Art. 2.In het koninklijk besluit van 30 maart 2001 tot regeling van de rechtspositie van het personeel van de politiediensten wordt een artikel XII.VII.15quater ingevoegd, luidende : « Art. XII.VII.15quater. - § 1. De actuele personeelsleden van het basiskader die op 1 januari 2001 houder zijn van het brevet van de aanvullende gerechtelijke opleiding dat toegang verleende tot de bewakings- en opsporingsbrigades van de rijkswacht, die vanaf die datum ononderbroken zijn aangewezen voor een betrekking van de algemene directie gerechtelijke politie van de federale politie en die geen laatste evaluatie met eindvermelding « onvoldoende » hebben, kunnen worden bevorderd door overgang naar het middenkader mits zij een bijzondere opleiding voor de overgang naar het middenkader volgen. § 2. Het programma van de in § 1 bedoelde opleiding wordt bepaald door de Koning. Zij bedraagt niet minder dan 140 uren en wordt gespreid over maximaal twee jaren.

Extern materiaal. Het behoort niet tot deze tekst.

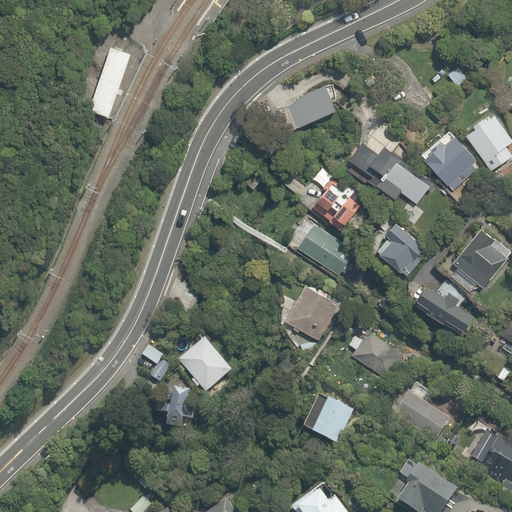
[(131,54),(111,48),(91,112),(111,119),(131,54)]
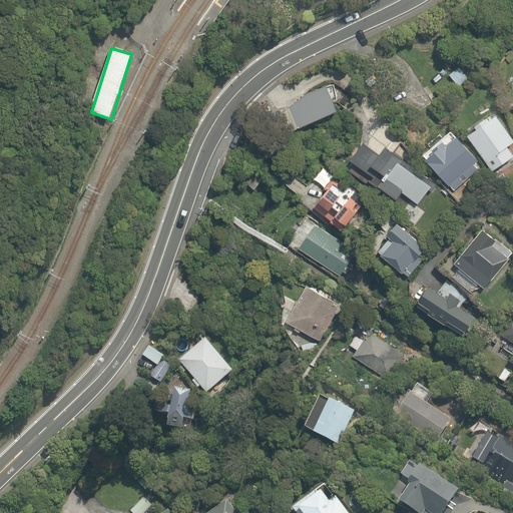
[(473,80),(462,64),(447,75),(459,91),(473,80)]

De toelating tot de opleiding wordt vastgesteld door de in § 1 bedoelde personeelsleden in te delen in vijf gelijke groepen in dalende volgorde van ouderdom van hun in § 1 bedoeld brevet en, bij gelijke ouderdom van dat brevet, van kaderanciënniteit; elk jaar worden de kandidaten van de volgende groep tot de opleiding toegelaten, voor zover zij geen laatste evaluatie met eindvermelding « onvoldoende » hebben. § 3. De in § 2, tweede lid, bedoelde personeelsleden van de eerste groep die aan alle voorwaarden ter zake beantwoorden, worden bevorderd op 1 januari 2008; de anderen worden bevorderd op 1 januari van het jaar dat volgt op dat waarin zij de opleiding hebben voltooid.
Zij die krachtens § 1 worden bevorderd, worden gedurende vijf jaar vanaf de bevordering uitgesloten van de mobiliteit voor andere betrekkingen dan die in de algemene directie gerechtelijke politie van de federale politie.
Deze bevorderingen worden niet aangerekend op het aantal personeelsleden dat wordt toegelaten tot de basisopleiding voor het middenkader. ».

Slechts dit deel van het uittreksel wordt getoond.